Interviewing the participants involved can help elicit more details about what was confusing and why, the event itself, and the response efforts. Interviewing participants also helps to surface important knowledge about your systems, which includes the technical architecture but also insights into your teams, company culture, and communication patterns. This step is time-consuming, so depending on your organization or incident, you may choose to skip this step and ask these questions during the review meeting.
Identify who you’d like to ask questions to. Some examples include key players, systems owners, and teams impacted.
Ask them to tell the story from their point of view and then follow with the questions identified in the earlier step. Be curious, not judgmental.
Share your agenda and Jeli report with folks ahead of the review meeting to make sure you’ve captured things correctly. Doing this gives everyone a chance to clarify their mental models, as well as make additions or corrections to your investigation.
The incident review meeting is a facilitated opportunity to discuss, for the first time and as a group, how things happened, what unfolded, what was surprising, themes identified, and what is unclear.
Facilitation Tips: Send out your material in advance. At the beginning of the session reiterate the purpose of the meeting; the full length Howie has a great script for this to help you get started. If the meeting becomes too negative, feel free to end it early and reschedule it for a different time.

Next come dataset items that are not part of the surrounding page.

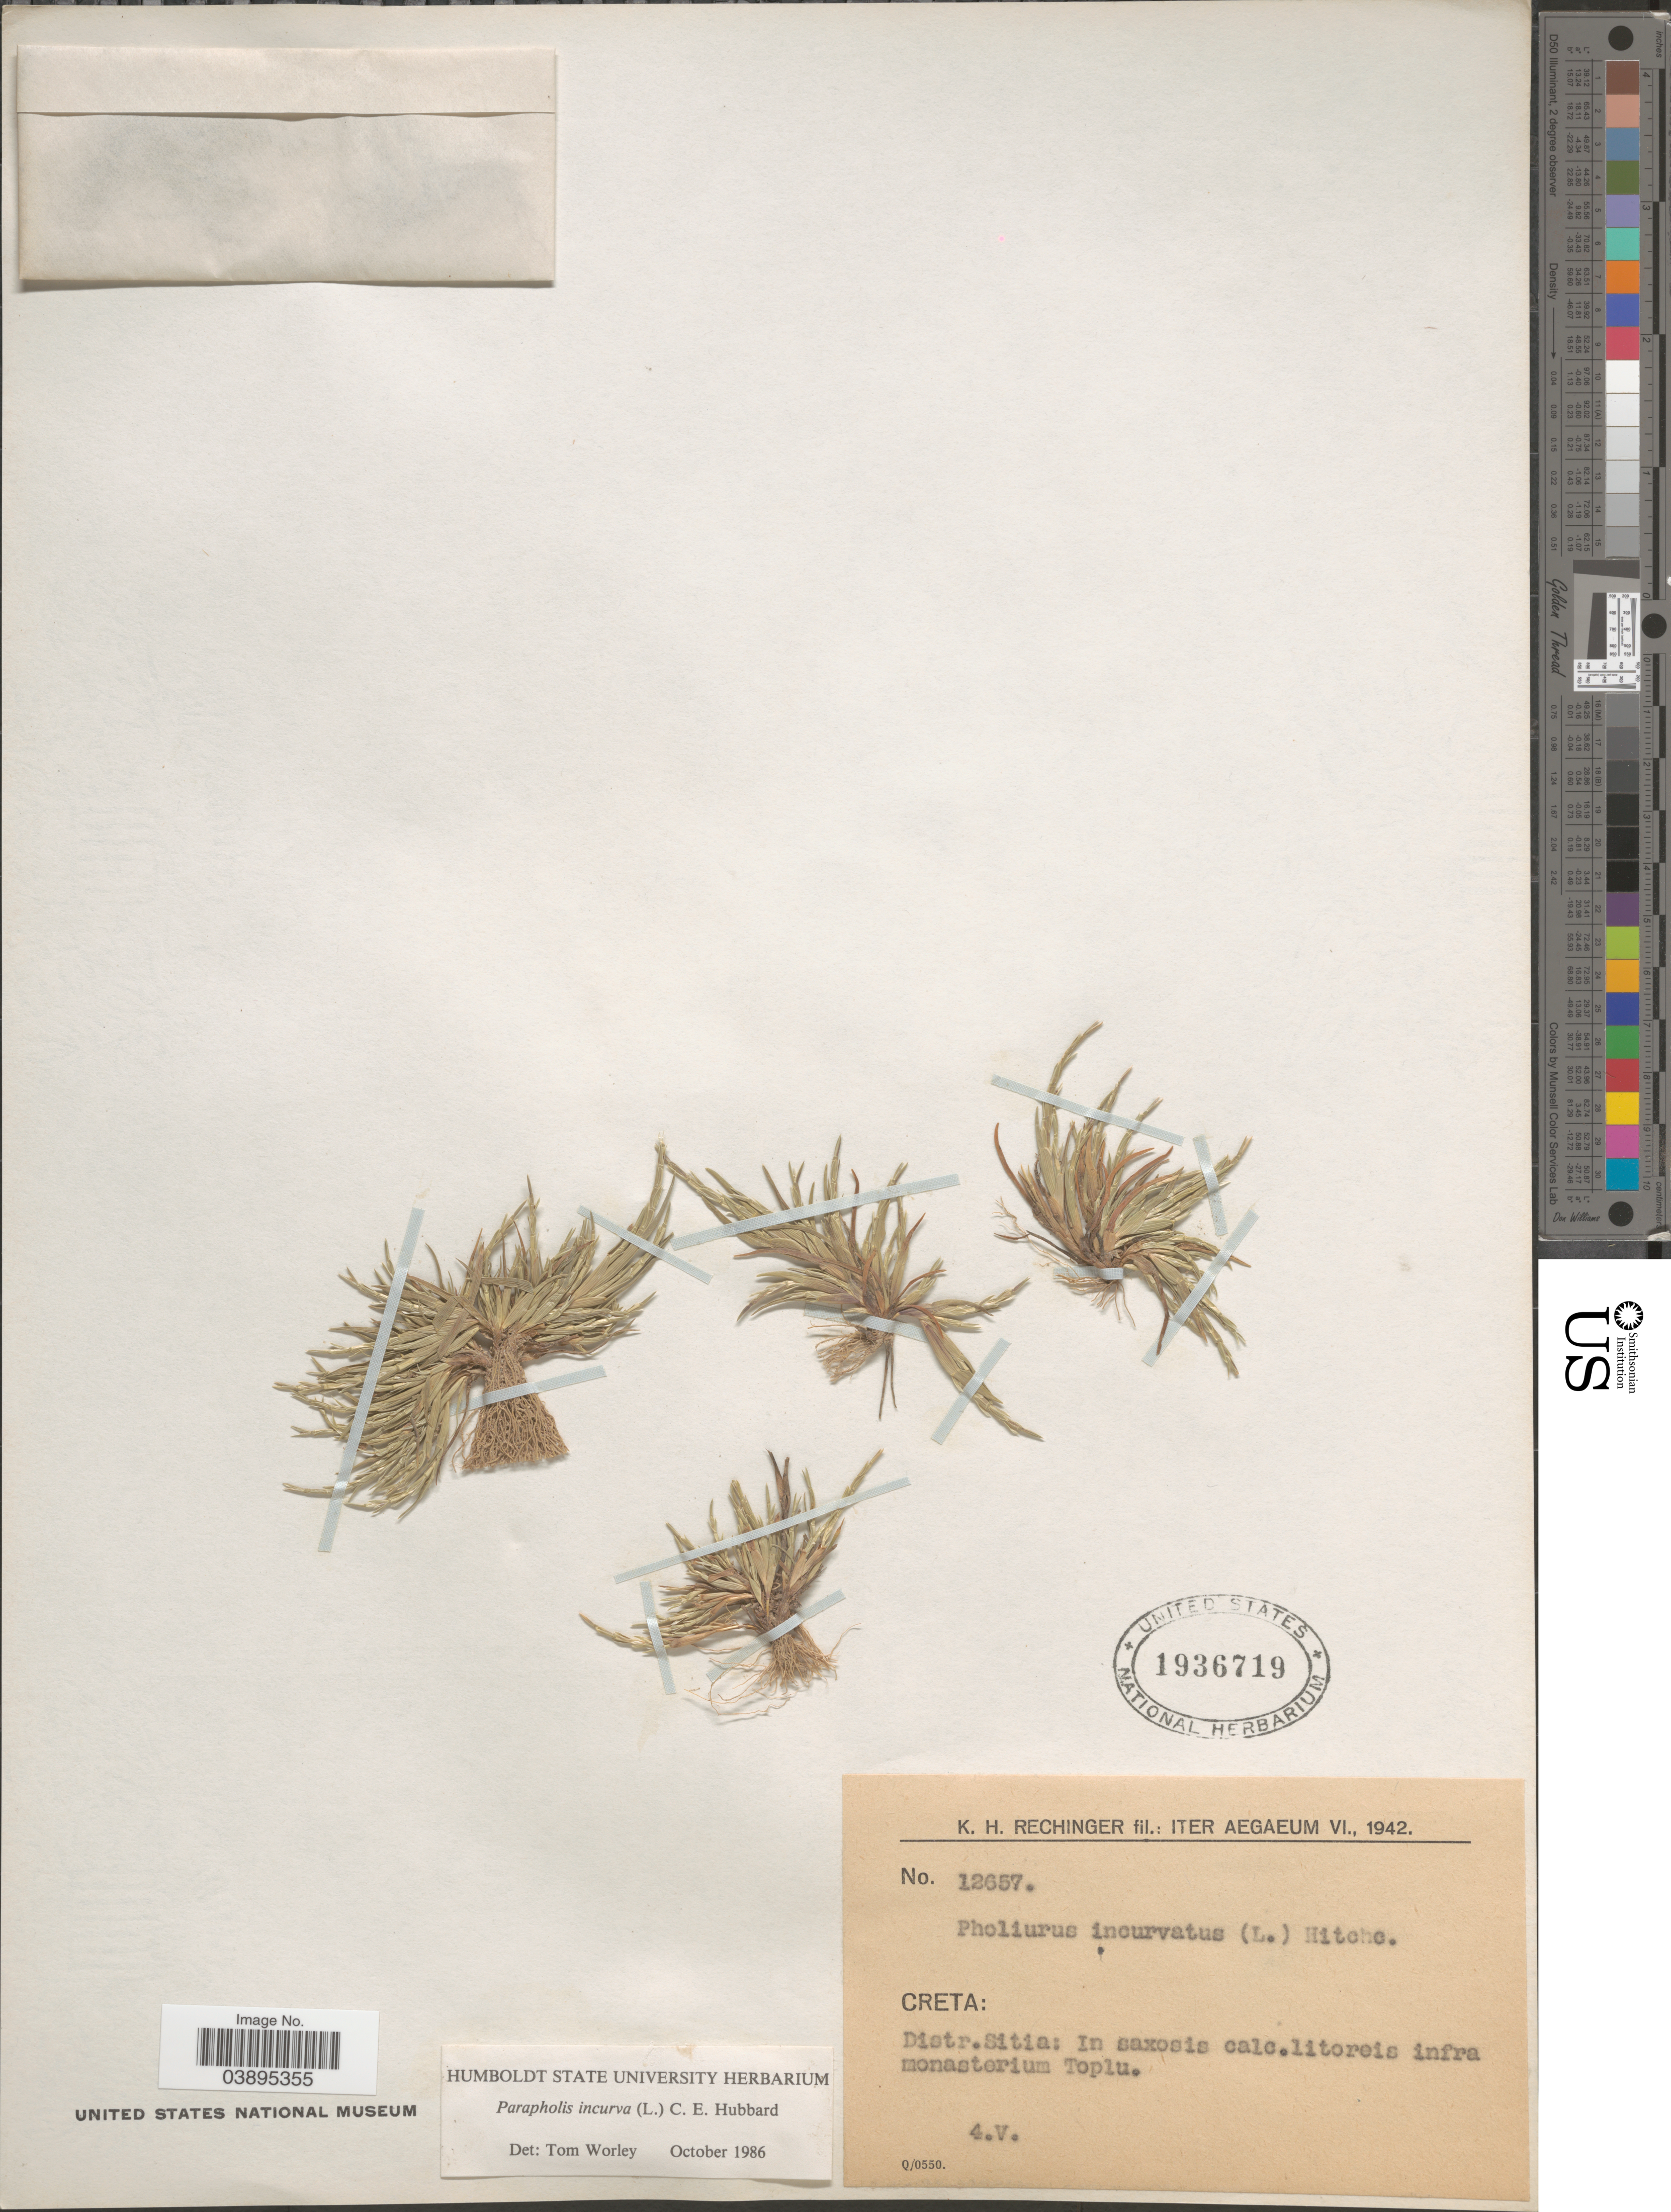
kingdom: Plantae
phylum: Tracheophyta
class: Liliopsida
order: Poales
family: Poaceae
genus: Parapholis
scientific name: Parapholis incurva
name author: (L.) C.E. Hubb.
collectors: K. H. Rechinger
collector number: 12657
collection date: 1942-05-04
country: Greece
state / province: Crete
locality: Iter Aegaeum. Creta: Distr.Sitia: In saxosis calc.litoreis infra monasterium Toplu.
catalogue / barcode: US 1936719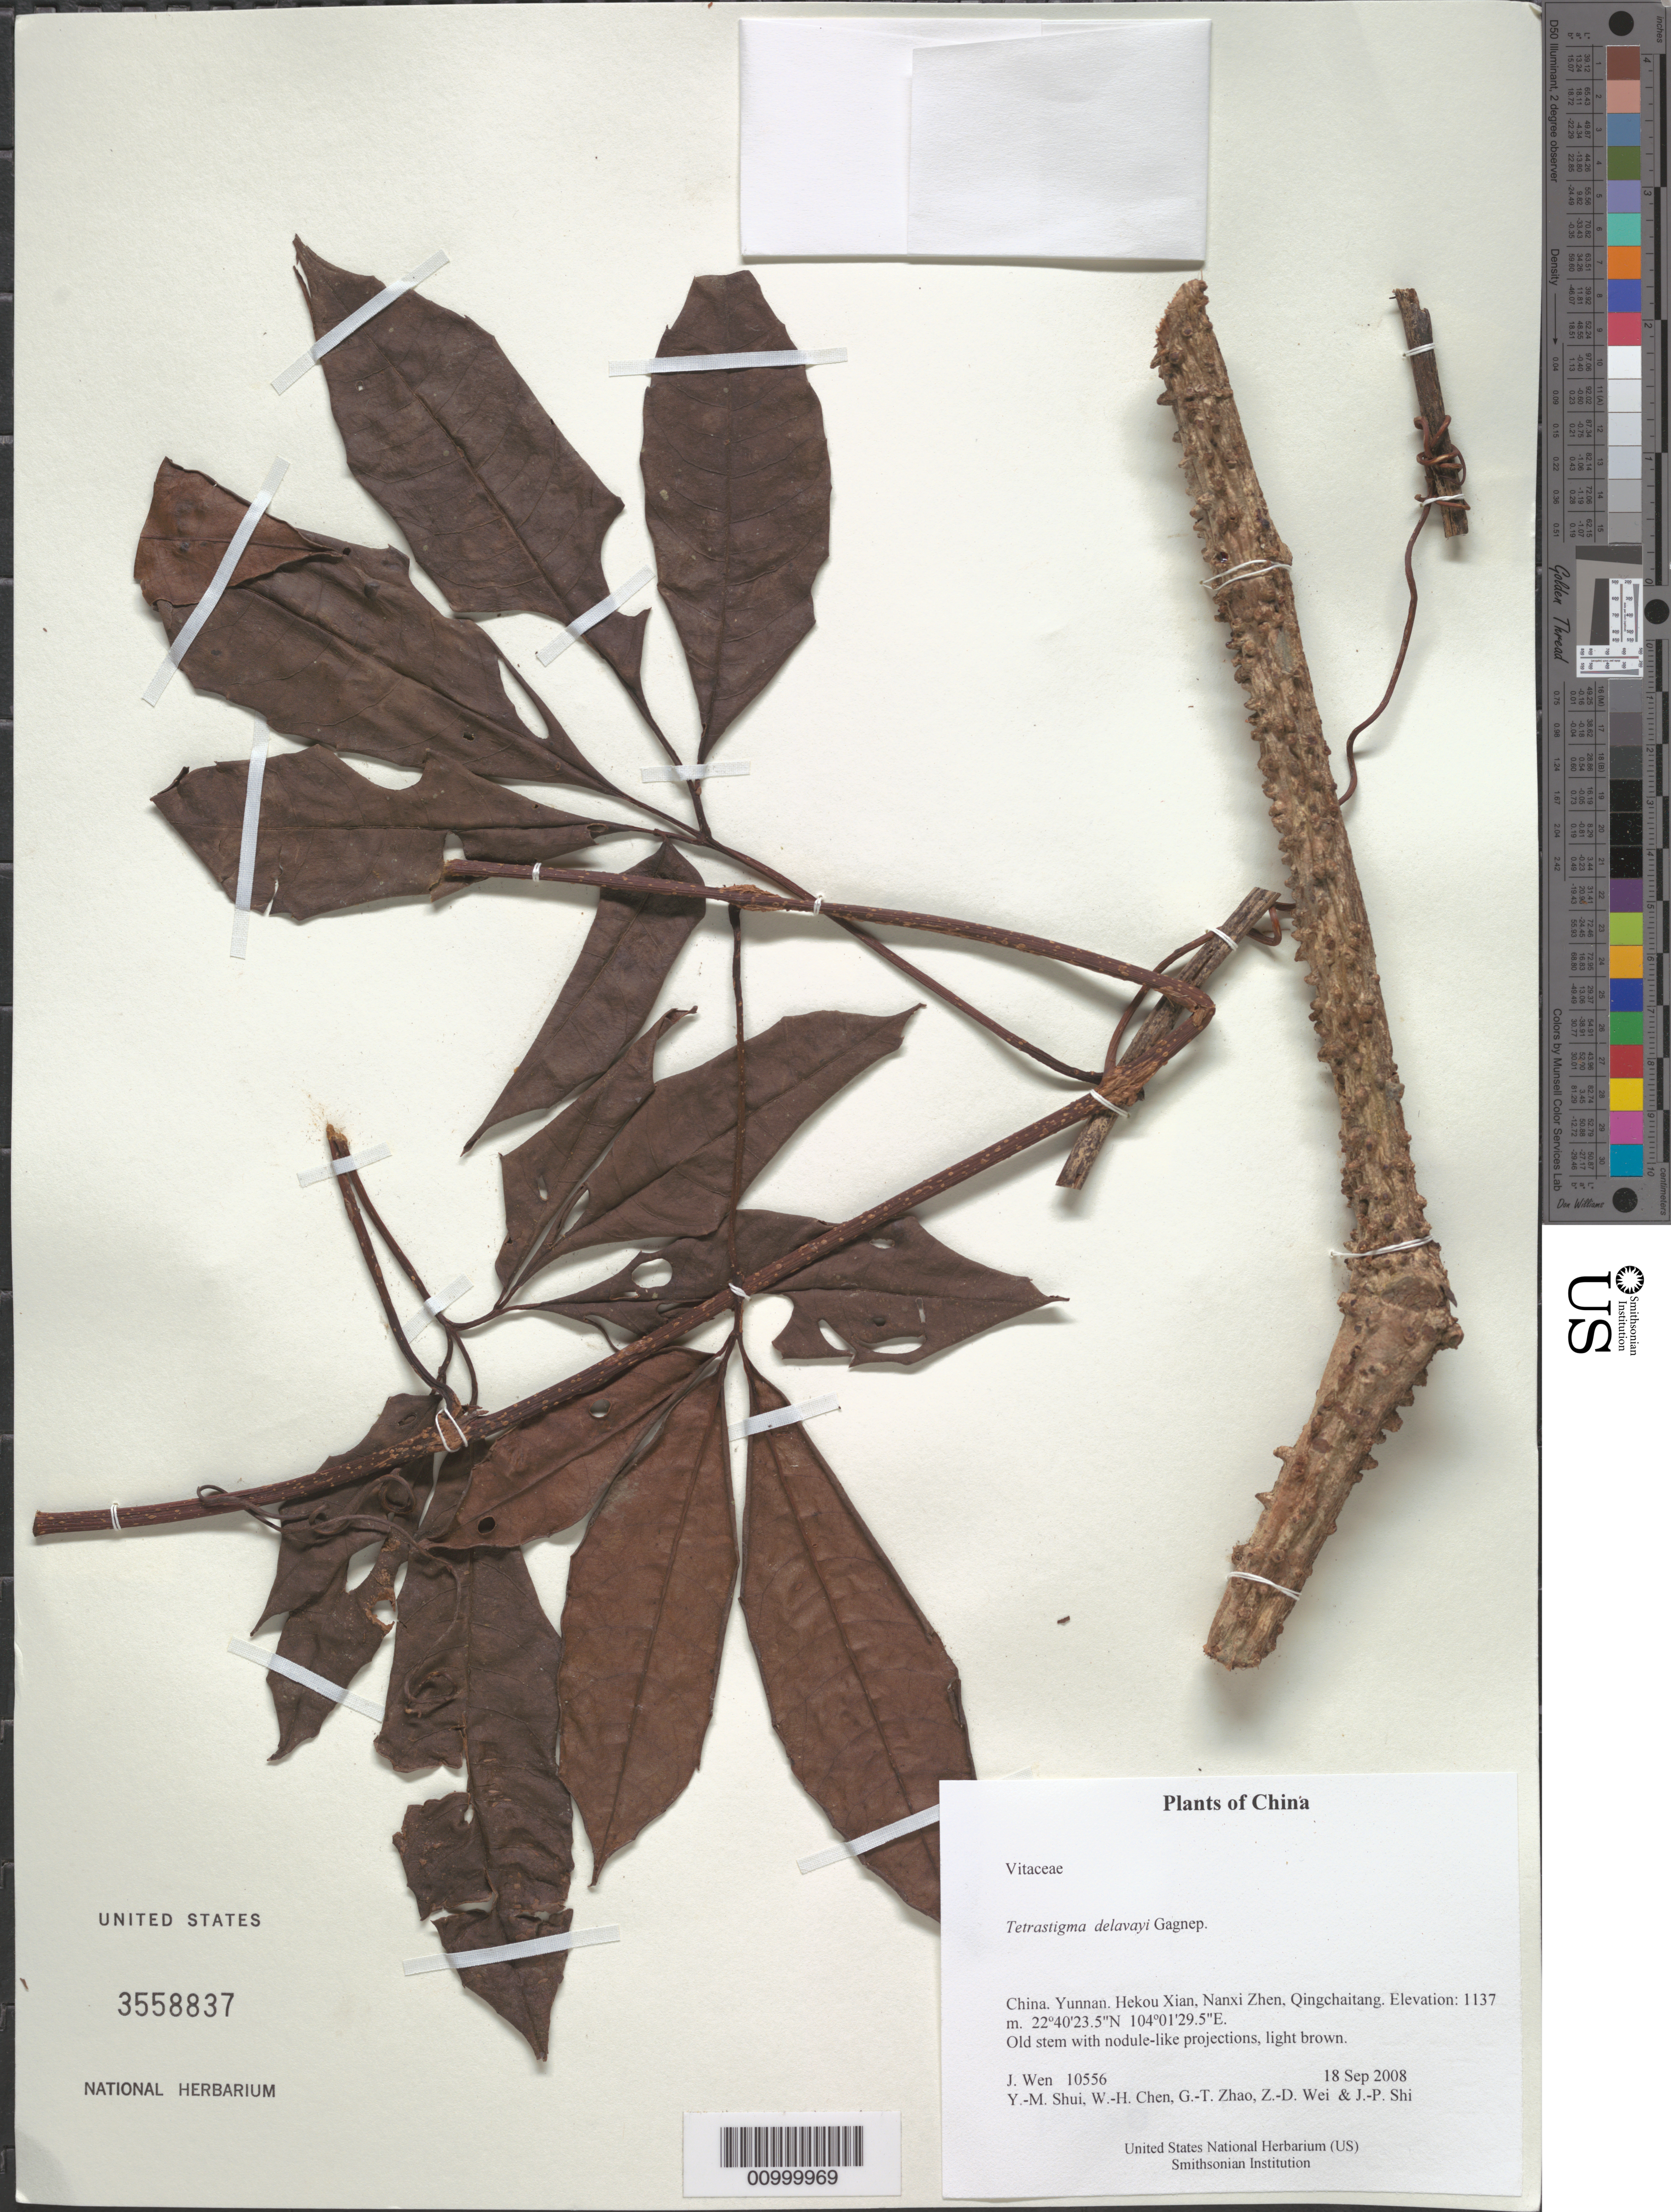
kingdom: Plantae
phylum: Tracheophyta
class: Magnoliopsida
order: Vitales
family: Vitaceae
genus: Tetrastigma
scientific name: Tetrastigma delavayi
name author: Gagnep.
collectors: J. Wen, Y. Shui, W. Chen, G. Zhao, Z. Wei & J. Shi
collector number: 10556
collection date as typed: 18 Sep 2008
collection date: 2008-09-18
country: China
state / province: Yunnan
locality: Hekou Xian, Nanxi Zhen, Qingchaitang.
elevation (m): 1137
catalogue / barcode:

Sample agenda (it helps to explain what to expect and time box items) : 1. Intro + Quick summary of what happened + context on the technology (6-7 mins) 2. Begin going through the Jeli timeline, call on folks involved to share their POV, and ask the questions you’ve noted (20 mins) 3. Go through 2-3 themes as a group (15 mins) 4. Action items, if needed (10 mins)
One-dimensional reports can be hard to learn from. We take a narrative approach to presenting the contributing factors to the event, background on the technology involved—including important historical context—and details about how the incident coordination was handled. It describes both the technical failures and the social and organizational processes involved.
We recommend tracking analytics for the document. Seeing who is reading it and how often or how long after the event can provide lots of valuable insight into what is useful for the organization. This report should be written to be read, not filed!
These should be discussed after the learning has taken place, as action items are not the purpose of learning from incidents. The key to quality action items is collaboration, ownership, and reflection. Remember: action items are not limited to ticketed work, they can be further discussions, or even sharing the things learned across your organization.
At Jeli we believe in the power of taking a proactive approach to incident analysis to help you truly understand how you got here.
We believe that incident analysis can be your organization’s secret weapon that will allow you to gain value from your incidents. We understand that good incident analysis is an investment, so we hope that this guide will help you push toward that change!